■ **WHAT NEEDS TO BE DONE**: Copy the records below word for word, starting with the line that contains "For the service record, note what the blood-pressure" and going on through the line that contains "Indicated: 215 (°)", both of those lines included.

■ **PROVIDED DATA**:
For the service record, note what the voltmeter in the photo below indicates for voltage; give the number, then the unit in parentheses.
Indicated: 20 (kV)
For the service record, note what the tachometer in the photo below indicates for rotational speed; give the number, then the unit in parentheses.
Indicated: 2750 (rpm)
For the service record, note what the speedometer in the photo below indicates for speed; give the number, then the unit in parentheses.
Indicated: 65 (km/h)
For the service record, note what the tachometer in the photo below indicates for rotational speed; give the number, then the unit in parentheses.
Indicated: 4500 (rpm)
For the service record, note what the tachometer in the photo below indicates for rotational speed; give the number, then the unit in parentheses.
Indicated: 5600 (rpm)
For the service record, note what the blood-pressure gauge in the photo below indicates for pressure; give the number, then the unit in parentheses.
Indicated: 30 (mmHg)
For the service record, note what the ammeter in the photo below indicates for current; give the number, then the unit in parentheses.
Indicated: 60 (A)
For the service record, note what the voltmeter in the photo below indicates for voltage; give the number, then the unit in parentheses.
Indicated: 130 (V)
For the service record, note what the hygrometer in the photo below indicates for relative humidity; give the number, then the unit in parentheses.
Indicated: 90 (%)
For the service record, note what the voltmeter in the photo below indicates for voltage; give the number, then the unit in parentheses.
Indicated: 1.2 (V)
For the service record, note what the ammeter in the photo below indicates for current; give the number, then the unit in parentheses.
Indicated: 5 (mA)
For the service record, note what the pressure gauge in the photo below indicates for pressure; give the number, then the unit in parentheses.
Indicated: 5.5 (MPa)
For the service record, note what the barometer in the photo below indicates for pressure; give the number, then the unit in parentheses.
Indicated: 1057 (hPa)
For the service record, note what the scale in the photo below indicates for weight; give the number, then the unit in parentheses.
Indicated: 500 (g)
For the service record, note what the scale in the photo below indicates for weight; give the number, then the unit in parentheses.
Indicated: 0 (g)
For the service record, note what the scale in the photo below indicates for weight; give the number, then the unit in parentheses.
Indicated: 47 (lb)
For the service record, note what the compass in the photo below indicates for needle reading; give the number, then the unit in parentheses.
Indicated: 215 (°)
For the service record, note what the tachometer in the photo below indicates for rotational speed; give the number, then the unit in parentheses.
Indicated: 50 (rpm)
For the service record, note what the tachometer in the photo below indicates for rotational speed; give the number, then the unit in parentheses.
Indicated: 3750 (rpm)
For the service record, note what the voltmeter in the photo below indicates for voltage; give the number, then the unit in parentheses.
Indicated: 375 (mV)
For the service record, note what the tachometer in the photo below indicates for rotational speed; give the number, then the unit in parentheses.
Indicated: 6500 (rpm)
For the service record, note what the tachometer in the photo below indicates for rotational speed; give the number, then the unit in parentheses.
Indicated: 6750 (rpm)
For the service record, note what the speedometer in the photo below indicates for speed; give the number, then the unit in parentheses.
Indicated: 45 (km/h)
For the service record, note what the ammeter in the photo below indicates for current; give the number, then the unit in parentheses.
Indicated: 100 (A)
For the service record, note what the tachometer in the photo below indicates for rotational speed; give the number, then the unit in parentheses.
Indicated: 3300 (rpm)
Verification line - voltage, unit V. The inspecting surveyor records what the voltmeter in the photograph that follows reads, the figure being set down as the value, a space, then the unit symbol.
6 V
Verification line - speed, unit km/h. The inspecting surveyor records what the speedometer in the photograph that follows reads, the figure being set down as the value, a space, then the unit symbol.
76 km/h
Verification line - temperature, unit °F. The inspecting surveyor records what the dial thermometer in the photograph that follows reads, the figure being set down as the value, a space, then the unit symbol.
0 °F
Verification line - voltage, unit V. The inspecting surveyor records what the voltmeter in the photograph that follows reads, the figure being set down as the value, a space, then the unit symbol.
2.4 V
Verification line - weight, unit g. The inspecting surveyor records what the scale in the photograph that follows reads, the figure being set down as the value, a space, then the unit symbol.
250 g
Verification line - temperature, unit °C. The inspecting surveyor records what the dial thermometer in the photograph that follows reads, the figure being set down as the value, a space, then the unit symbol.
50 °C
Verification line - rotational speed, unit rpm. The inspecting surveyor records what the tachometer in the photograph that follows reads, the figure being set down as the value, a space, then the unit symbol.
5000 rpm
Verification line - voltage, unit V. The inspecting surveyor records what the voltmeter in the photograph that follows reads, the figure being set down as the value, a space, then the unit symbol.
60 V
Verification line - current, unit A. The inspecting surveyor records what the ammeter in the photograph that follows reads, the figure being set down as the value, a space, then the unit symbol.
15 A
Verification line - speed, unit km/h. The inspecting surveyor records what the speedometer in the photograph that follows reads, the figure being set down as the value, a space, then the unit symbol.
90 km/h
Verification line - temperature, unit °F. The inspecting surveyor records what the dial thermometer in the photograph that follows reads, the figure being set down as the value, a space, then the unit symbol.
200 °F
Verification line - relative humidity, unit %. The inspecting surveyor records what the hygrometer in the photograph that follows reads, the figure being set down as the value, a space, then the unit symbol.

■ **WRITTEN RESPONSE**:
For the service record, note what the blood-pressure gauge in the photo below indicates for pressure; give the number, then the unit in parentheses.
Indicated: 30 (mmHg)
For the service record, note what the ammeter in the photo below indicates for current; give the number, then the unit in parentheses.
Indicated: 60 (A)
For the service record, note what the voltmeter in the photo below indicates for voltage; give the number, then the unit in parentheses.
Indicated: 130 (V)
For the service record, note what the hygrometer in the photo below indicates for relative humidity; give the number, then the unit in parentheses.
Indicated: 90 (%)
For the service record, note what the voltmeter in the photo below indicates for voltage; give the number, then the unit in parentheses.
Indicated: 1.2 (V)
For the service record, note what the ammeter in the photo below indicates for current; give the number, then the unit in parentheses.
Indicated: 5 (mA)
For the service record, note what the pressure gauge in the photo below indicates for pressure; give the number, then the unit in parentheses.
Indicated: 5.5 (MPa)
For the service record, note what the barometer in the photo below indicates for pressure; give the number, then the unit in parentheses.
Indicated: 1057 (hPa)
For the service record, note what the scale in the photo below indicates for weight; give the number, then the unit in parentheses.
Indicated: 500 (g)
For the service record, note what the scale in the photo below indicates for weight; give the number, then the unit in parentheses.
Indicated: 0 (g)
For the service record, note what the scale in the photo below indicates for weight; give the number, then the unit in parentheses.
Indicated: 47 (lb)
For the service record, note what the compass in the photo below indicates for needle reading; give the number, then the unit in parentheses.
Indicated: 215 (°)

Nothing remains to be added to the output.